▶ [Aim of the exercise]
Here are some records; return them all exactly.

▶ [Task inputs]
╭──

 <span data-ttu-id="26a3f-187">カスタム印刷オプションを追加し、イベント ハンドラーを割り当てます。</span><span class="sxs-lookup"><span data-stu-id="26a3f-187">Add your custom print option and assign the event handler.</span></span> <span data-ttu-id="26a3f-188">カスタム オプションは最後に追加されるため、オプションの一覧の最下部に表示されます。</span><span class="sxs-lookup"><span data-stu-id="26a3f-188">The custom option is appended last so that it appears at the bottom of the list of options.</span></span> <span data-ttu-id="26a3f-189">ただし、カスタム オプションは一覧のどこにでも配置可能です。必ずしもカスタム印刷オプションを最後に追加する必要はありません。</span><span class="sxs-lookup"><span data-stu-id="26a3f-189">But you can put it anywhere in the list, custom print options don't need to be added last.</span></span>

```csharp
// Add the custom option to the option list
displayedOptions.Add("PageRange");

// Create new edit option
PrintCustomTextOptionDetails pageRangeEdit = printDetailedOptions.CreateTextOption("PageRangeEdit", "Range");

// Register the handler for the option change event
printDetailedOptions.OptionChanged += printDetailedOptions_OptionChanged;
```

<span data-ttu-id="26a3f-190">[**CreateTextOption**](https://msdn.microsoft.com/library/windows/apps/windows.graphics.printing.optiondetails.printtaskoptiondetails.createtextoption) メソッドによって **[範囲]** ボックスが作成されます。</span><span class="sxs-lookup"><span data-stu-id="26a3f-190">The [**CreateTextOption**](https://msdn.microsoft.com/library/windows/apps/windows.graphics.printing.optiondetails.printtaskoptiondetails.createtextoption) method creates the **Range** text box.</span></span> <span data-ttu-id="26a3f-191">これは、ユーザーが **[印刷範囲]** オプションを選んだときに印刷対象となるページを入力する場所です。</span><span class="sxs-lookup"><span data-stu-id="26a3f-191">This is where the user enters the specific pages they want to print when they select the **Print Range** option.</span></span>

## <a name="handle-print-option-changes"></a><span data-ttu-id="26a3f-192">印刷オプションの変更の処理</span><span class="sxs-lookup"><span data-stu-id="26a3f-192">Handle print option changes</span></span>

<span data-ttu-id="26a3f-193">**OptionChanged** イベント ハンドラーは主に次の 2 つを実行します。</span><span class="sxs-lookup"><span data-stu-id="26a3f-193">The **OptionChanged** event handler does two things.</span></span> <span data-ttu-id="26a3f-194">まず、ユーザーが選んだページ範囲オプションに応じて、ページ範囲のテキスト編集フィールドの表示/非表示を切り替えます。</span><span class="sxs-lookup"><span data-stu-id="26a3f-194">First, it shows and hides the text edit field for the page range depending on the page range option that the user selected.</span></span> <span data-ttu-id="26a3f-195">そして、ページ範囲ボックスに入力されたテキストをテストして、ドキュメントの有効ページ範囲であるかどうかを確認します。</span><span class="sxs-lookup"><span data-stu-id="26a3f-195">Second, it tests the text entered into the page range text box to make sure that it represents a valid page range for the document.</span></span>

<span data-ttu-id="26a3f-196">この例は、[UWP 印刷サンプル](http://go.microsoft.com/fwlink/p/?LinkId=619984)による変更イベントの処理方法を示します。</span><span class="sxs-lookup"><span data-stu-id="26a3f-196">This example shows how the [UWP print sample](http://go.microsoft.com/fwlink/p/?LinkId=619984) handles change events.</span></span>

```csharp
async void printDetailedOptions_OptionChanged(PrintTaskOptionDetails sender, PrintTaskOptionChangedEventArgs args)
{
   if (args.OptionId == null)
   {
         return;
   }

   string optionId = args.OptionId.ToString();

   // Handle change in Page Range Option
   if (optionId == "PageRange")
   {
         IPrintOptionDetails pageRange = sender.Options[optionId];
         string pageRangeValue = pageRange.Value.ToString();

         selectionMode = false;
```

╰──

▶ [Exercise solution]
 <span data-ttu-id="26a3f-187">カスタム印刷オプションを追加し、イベント ハンドラーを割り当てます。</span><span class="sxs-lookup"><span data-stu-id="26a3f-187">Add your custom print option and assign the event handler.</span></span> <span data-ttu-id="26a3f-188">カスタム オプションは最後に追加されるため、オプションの一覧の最下部に表示されます。</span><span class="sxs-lookup"><span data-stu-id="26a3f-188">The custom option is appended last so that it appears at the bottom of the list of options.</span></span> <span data-ttu-id="26a3f-189">ただし、カスタム オプションは一覧のどこにでも配置可能です。必ずしもカスタム印刷オプションを最後に追加する必要はありません。</span><span class="sxs-lookup"><span data-stu-id="26a3f-189">But you can put it anywhere in the list, custom print options don't need to be added last.</span></span>

```csharp
// Add the custom option to the option list
displayedOptions.Add("PageRange");

// Create new edit option
PrintCustomTextOptionDetails pageRangeEdit = printDetailedOptions.CreateTextOption("PageRangeEdit", "Range");

// Register the handler for the option change event
printDetailedOptions.OptionChanged += printDetailedOptions_OptionChanged;
```

<span data-ttu-id="26a3f-190">[**CreateTextOption**](https://msdn.microsoft.com/library/windows/apps/windows.graphics.printing.optiondetails.printtaskoptiondetails.createtextoption) メソッドによって **[範囲]** ボックスが作成されます。</span><span class="sxs-lookup"><span data-stu-id="26a3f-190">The [**CreateTextOption**](https://msdn.microsoft.com/library/windows/apps/windows.graphics.printing.optiondetails.printtaskoptiondetails.createtextoption) method creates the **Range** text box.</span></span> <span data-ttu-id="26a3f-191">これは、ユーザーが **[印刷範囲]** オプションを選んだときに印刷対象となるページを入力する場所です。</span><span class="sxs-lookup"><span data-stu-id="26a3f-191">This is where the user enters the specific pages they want to print when they select the **Print Range** option.</span></span>

## <a name="handle-print-option-changes"></a><span data-ttu-id="26a3f-192">印刷オプションの変更の処理</span><span class="sxs-lookup"><span data-stu-id="26a3f-192">Handle print option changes</span></span>

<span data-ttu-id="26a3f-193">**OptionChanged** イベント ハンドラーは主に次の 2 つを実行します。</span><span class="sxs-lookup"><span data-stu-id="26a3f-193">The **OptionChanged** event handler does two things.</span></span> <span data-ttu-id="26a3f-194">まず、ユーザーが選んだページ範囲オプションに応じて、ページ範囲のテキスト編集フィールドの表示/非表示を切り替えます。</span><span class="sxs-lookup"><span data-stu-id="26a3f-194">First, it shows and hides the text edit field for the page range depending on the page range option that the user selected.</span></span> <span data-ttu-id="26a3f-195">そして、ページ範囲ボックスに入力されたテキストをテストして、ドキュメントの有効ページ範囲であるかどうかを確認します。</span><span class="sxs-lookup"><span data-stu-id="26a3f-195">Second, it tests the text entered into the page range text box to make sure that it represents a valid page range for the document.</span></span>

<span data-ttu-id="26a3f-196">この例は、[UWP 印刷サンプル](http://go.microsoft.com/fwlink/p/?LinkId=619984)による変更イベントの処理方法を示します。</span><span class="sxs-lookup"><span data-stu-id="26a3f-196">This example shows how the [UWP print sample](http://go.microsoft.com/fwlink/p/?LinkId=619984) handles change events.</span></span>

```csharp
async void printDetailedOptions_OptionChanged(PrintTaskOptionDetails sender, PrintTaskOptionChangedEventArgs args)
{
   if (args.OptionId == null)
   {
         return;
   }

   string optionId = args.OptionId.ToString();

   // Handle change in Page Range Option
   if (optionId == "PageRange")
   {
         IPrintOptionDetails pageRange = sender.Options[optionId];
         string pageRangeValue = pageRange.Value.ToString();

         selectionMode = false;
```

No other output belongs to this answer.